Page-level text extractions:
# # # # # # #

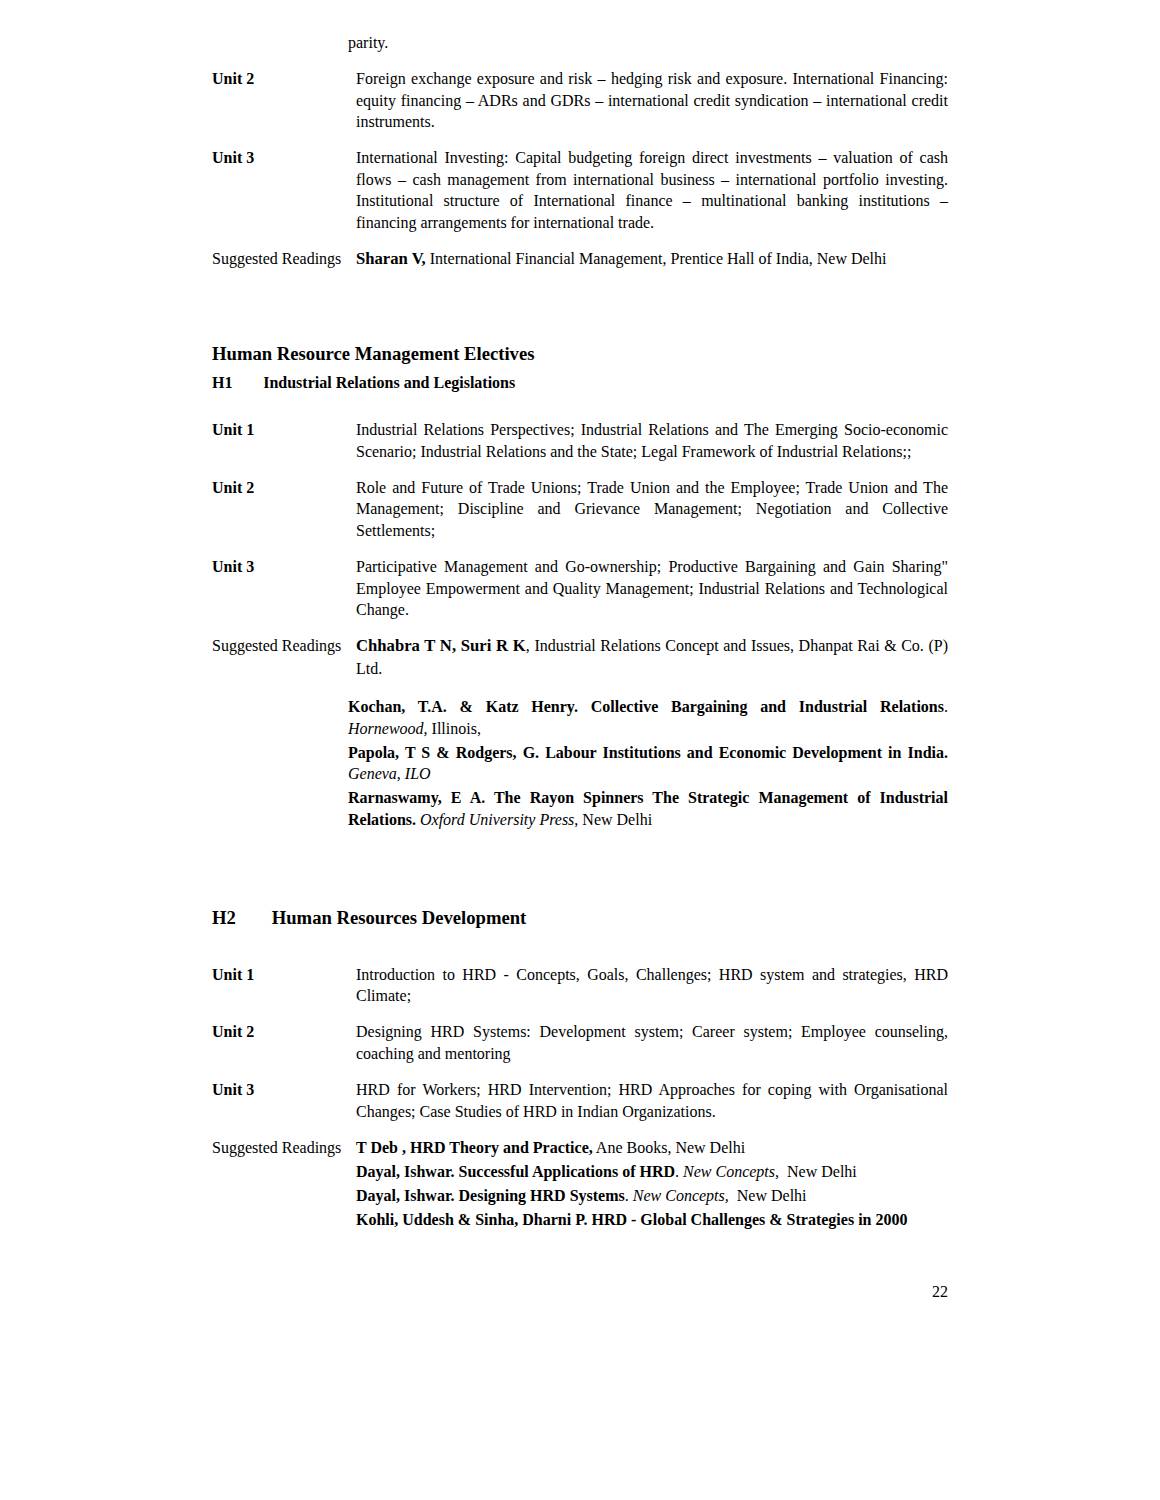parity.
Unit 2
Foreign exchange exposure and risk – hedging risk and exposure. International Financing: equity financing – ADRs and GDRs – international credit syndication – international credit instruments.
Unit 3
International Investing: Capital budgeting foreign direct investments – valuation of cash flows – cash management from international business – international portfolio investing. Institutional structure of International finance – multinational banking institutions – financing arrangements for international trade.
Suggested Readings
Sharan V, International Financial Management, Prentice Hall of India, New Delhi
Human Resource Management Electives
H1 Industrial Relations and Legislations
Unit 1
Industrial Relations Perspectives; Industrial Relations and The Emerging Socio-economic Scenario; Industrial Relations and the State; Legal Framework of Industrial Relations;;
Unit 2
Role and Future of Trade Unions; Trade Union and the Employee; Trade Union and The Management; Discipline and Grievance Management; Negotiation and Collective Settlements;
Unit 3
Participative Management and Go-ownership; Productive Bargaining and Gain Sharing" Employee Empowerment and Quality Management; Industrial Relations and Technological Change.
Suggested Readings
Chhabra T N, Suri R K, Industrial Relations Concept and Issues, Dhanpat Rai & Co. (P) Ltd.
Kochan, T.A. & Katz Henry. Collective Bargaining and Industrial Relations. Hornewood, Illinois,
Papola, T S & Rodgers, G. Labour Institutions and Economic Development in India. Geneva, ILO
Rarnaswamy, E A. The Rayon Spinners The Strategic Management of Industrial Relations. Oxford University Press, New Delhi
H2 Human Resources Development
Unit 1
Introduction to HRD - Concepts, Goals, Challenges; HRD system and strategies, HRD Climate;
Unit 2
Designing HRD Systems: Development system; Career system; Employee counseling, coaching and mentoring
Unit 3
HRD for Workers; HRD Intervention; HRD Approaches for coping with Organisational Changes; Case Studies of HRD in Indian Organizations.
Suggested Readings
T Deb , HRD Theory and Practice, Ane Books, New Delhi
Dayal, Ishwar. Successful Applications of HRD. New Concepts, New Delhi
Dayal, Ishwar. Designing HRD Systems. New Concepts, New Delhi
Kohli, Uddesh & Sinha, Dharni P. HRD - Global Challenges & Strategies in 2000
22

# # # # # # #

Reproduce, word for word, every line starting at the line that contains "Dayal, Ishwar. Designing" and ending with the final line of the entries.

Dayal, Ishwar. Designing HRD Systems. New Concepts, New Delhi
Kohli, Uddesh & Sinha, Dharni P. HRD - Global Challenges & Strategies in 2000
22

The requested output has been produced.